Why do I say that? I have explained this point in an old article "Do We Have True Open Source Dictation?, which I wrote back in 2005: To recap, a speech recognition system consists of a Viterbi decoder, an acoustic model and a language model. You could have a great recognizer but bad accuracy performance if the models are bad.
So how does that related to you, a developer/researcher of ASR? The answer is ASR training tools and process usually become a core asset of your inventories. In fact, I can tell you when I need to work on acoustic model training, I need to spend full time to work on it and it's one of the absorbing things I have done.
Why is that? When you look at development cycles of all tasks in making an ASR systems. Training is the longest. With the wrong tool, it is also the most error prone. As an example, just take a look of Sphinx forum, you will find that majority of non-Sphinx4 questions are related to training. Like, "I can't find the path of a certain file", "the whole thing just stuck at the middle".

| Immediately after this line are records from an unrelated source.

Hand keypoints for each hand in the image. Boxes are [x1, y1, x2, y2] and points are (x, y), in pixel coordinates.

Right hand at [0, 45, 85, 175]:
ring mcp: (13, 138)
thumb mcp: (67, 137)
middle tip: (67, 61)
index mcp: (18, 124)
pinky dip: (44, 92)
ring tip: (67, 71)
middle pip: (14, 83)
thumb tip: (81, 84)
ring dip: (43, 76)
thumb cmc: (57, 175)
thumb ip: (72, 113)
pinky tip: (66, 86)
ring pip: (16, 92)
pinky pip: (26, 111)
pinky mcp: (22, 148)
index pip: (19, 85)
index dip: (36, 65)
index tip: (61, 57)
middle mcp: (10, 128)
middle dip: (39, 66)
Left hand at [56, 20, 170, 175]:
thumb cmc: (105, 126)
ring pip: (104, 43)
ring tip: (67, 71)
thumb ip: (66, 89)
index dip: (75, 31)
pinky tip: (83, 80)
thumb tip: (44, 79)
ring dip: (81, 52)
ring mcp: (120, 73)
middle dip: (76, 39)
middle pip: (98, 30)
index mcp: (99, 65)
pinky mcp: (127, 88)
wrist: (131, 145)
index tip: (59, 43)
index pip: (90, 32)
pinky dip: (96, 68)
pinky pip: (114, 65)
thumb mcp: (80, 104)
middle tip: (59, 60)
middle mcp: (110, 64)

Many first time users complain with frustration (and occasionally disgust) on why it is so difficult to train a model. The frustration probably stems from the perception that "Shouldn't it be well-defined?" The answer is again no. In fact how a model should be built (or even which model should be built) is always subjects to change. It's also one of the two subfields in ASR, at least IMO, which is still creative and exciting in research. (Another one: noisy speech recognition.) What an open source software suite like Sphinx provide is a standard recipe for everyone.
Saying so, is there something we can do better for an ASR training system? There is a lot I would say, here are some suggestions:
- A training experiment should be created, moved and copied with ease,
- A training experiment should be exactly repeatable given the input is exactly the same,
- The experimenter should be able to verify the correctness of an experiment before an experiment starts.

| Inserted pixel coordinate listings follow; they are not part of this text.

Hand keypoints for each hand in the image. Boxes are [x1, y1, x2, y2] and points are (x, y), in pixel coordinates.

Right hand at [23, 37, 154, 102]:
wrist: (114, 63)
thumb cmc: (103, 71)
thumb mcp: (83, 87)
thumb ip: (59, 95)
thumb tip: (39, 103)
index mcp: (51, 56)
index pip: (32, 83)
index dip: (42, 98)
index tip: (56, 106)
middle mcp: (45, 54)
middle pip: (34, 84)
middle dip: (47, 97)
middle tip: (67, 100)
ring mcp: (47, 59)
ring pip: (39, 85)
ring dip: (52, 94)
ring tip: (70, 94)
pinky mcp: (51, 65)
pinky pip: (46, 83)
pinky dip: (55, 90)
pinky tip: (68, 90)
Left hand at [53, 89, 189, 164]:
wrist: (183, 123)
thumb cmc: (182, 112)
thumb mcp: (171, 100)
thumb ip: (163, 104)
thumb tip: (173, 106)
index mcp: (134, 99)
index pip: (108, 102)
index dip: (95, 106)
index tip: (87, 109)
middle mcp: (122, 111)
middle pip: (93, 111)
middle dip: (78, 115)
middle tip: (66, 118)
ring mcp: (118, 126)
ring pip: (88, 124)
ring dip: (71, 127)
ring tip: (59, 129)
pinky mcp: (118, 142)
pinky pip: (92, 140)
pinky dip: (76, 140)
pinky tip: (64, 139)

Ease of Creation of an Experiment
But hey! We are working with computers. Why do we need to fix small things in the recipe at all? So in a computer experiment, what we are shooting for is an experiment which can be easily created and moved around.
What does that mean? It basically means there should be no executables which are hardwired to one particular environment. There should also be no hardware/architecture assumption in the training implementations. If there is, they should be hidden.
Repeatability of an Experiment
Similar to the previous point, should we allow difference when running a training experiment? The answer should be no. So one trick you heard from experienced experimenters is that you should keep the seed of random generators. This will avoid minute difference happens in different runs of experiments.
Here someone would ask. Shouldn't us allow a small difference between experiments? We are essentially running a physical experiment.
I think that's a valid approach. But to be conscientious, you might want to run a certain experiment many times to calculate an average. In a way, I think this is my problem with this thinking. It is slower to repeat an experiment. e.g. What if you see your experiment has 1% absolute drop? Do you let it go? Or do you just chalk it up as noise? Once you allow yourself to not repeat an experiment exactly, there will be tons of questions you should ask.
Verifiability of an Experiment
Running an experiment sometimes takes day, how do you make sure running it is correct? I would say you should first make sure trivial issues such as missing paths, missing models, or incorrect settings was first screened out and corrected.
One of my bosses used to make a strong point and asked me to verify input paths every single time. This is a good habit and it pays dividend. Can we do similar things in our training systems?
Apply it on Open Source
What I mentioned above is highly influenced by my experience in the field. I personally found that sites, which have great infrastructure to transfer experiments between developers, are the strongest and faster growing.
To put all these ideas into open source would mean very different development paradigm. For example, do we want to have a centralized experiment database which everyone shares? Do we want to put common resource such as existing paramatized inputs (such as MFCC) somewhere in common for everyone? Should we integrate the retrieval of these inputs into part of our experiment recipe?
Those are important questions. In a way, I think it is the most type of questions we should ask in open source. Because regardless of much volunteer's effort. Performance of open source models is still lagging behind the commercial models. I believe it is an issue of methodology.